Thank you, Mr. Speaker.

With no consultation, the [Conservative] government has undermined evidence-based decision-making in Canada. For a government that made accountability a key priority, this policy choice is perplexing.

In 2006, this country had more than 32 million inhabitants, but it took just one complaint from Richmond Hill and an additional 25 or 30 complaints from elsewhere in Canada for this government to destroy a crucial element of public policy development in Canada. As a result, a radical policy change was made.

What is not clear is, other than Richmond Hill, did all the other complaints come from one town, one province or across the country? Were they all from Conservative-held ridings in Ontario? I am not aware of any person in my riding of Laval—Les Îles complaining and yet the government took such a drastic decision.

The Conservative government has now said that it will spend some $30 million more than what is now being spent for a lower quality, voluntary national household survey.

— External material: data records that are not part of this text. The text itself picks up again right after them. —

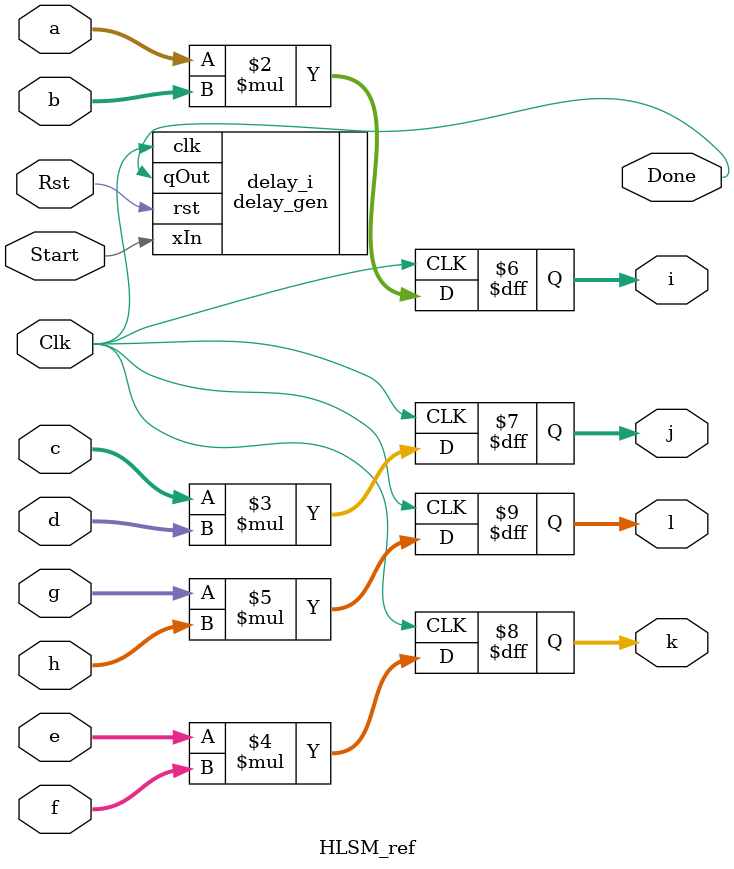
<source format=v>
`timescale 1ns/1ns

module HLSM_ref(Clk, Rst, Start, Done, a, b, c, d, e, f, g, h, i, j, k, l);

    parameter LATENCY = 4;
    
    input Clk, Rst, Start;
    output Done;
    
    input signed [15:0] a, b, c, d, e, f, g, h;
    output reg signed [15:0] i, j, k, l;
    
    always @(posedge Clk) begin
        i <= a * b;
        j <= c * d;
        k <= e * f;
        l <= g * h;
    end
    
    delay_gen #(.DELAY(LATENCY)) delay_i(.qOut(Done), .xIn(Start), .clk(Clk), .rst(Rst));
    
endmodule

</source>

The data will be based on a response rate of a bout 50%. This is a far cry from the previous rate of 94% on the long form.

Witnesses who have appeared before the Standing Committee on Human Resources, Skills and Social Development and the Status of Persons with Disabilities have all sent the same message. I am talking about academics, community based researchers, social policy agencies and private companies. Their message was to leave the long form census alone and that abolishing it would hinder the accurate collection of demographic data on which Canada's public policy is based.

How does the government intend to set departmental plans and priorities with data from a voluntary household survey that will be sent to only 30% of households? Response rates could be 1%, 2% or even less since replies would be voluntary. Will this be sufficient information on which to base future policy?

The Minister of Industry must explain to Canadians how his government intends to evaluate such data over time. People who work in this field have indicated that this new method will not be an acceptable research tool.

A motion passed unanimously by the Northwest Territories Legislative Assembly October 29, 2010 also called for the long form's reinstatement. Aboriginal groups and people on fixed incomes have told us that without the mandatory aspect of this process, the form will rarely be filled out.

Surely in a pluralistic and democratic society it is important to listen to the voice of those who have spoken out against the government's decision to scrap the long form.

Will the government now do the right thing and scrap the voluntary household survey and reinstate the long form census?